Note that the file name will be a combination of the directory name ("documents") and the file name returned by readdir().
Note too that you should probably check for directories (or, at least, for "." and "..", the current and parent directories).
The book "Ruminations on C++" by Andrew Koenig and Barbara Moo has a chapter that discusses how to wrap the opendir() family of functions in C++ to make them behave better for a C++ program.
Heather asks:
What do I put in getline() instead of cin?

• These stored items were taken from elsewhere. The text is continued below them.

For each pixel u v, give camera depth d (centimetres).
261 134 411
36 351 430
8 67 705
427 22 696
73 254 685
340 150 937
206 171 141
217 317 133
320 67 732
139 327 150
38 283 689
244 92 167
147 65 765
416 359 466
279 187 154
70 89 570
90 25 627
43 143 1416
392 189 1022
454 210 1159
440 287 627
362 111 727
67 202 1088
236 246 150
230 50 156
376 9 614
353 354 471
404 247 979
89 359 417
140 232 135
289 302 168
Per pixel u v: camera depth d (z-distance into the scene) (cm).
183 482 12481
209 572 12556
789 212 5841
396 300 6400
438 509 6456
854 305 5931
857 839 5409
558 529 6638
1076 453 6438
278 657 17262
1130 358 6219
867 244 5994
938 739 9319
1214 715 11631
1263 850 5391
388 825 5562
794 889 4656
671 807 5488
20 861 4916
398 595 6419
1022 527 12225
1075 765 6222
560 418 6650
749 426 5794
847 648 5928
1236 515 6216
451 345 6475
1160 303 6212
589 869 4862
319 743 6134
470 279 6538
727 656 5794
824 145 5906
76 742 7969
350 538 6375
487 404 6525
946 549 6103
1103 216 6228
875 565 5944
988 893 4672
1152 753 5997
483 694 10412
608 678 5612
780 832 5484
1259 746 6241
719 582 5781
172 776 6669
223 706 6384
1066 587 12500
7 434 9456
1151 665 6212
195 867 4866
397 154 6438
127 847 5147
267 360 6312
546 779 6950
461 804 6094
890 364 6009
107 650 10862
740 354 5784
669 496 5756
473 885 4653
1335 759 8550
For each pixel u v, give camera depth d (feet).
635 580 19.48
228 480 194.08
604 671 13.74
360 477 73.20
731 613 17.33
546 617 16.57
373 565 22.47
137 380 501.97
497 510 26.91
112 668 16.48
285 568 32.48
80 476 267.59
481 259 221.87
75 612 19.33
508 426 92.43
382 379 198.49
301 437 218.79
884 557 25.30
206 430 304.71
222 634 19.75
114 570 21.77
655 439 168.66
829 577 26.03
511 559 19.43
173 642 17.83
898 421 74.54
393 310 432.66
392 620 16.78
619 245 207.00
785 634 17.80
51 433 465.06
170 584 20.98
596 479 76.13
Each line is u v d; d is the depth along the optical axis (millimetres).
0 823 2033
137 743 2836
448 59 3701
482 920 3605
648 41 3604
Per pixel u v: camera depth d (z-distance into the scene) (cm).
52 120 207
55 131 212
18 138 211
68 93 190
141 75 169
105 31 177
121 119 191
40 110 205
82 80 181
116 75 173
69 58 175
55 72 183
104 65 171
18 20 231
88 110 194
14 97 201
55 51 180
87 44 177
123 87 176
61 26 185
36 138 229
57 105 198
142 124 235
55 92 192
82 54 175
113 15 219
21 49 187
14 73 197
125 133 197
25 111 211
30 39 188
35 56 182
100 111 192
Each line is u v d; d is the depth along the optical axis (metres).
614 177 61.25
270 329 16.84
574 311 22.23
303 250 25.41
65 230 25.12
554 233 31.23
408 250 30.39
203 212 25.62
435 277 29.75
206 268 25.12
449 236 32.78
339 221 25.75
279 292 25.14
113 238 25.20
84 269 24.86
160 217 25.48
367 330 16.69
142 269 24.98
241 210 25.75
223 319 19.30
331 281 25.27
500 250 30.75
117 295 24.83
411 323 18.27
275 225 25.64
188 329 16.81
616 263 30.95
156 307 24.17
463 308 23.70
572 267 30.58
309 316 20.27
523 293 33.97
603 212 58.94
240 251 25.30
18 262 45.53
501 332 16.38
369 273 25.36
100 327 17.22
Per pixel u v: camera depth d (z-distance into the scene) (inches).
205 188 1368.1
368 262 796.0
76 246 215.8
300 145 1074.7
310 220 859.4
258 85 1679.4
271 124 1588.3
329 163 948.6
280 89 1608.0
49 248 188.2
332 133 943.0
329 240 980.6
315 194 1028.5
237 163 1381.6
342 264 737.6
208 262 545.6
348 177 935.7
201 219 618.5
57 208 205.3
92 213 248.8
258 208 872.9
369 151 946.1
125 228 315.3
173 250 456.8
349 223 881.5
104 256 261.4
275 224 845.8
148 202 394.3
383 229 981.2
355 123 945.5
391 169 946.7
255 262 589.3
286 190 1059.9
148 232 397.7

The code at the moment reads from standard input, aka cin at the moment. That means that if you launch your program with ./a.out < program.cpp, it will read your program.cpp file, regardless of what it finds in the directory. So, you need to create a new input file stream based on the file you've found with readdir():
while (pent = readdir(pdir))
{
...create name from "documents" and pent->d_name
...check that name is not a directory
...open the file for reading (only) and check that it succeeded
...use a variable such as fin for the file stream
// read in values line by line, then word by word
while (getline(fin, line))
{
...processing of lines as before...
}
}
You probably can get away with just opening the directories since the first read operation (via getline()) will fail (but you should probably arrange to skip the . and .. directory entries based on their name). If fin is a local variable in the loop, then when the outer loop cycles around, fin will be destroyed, which should close the file.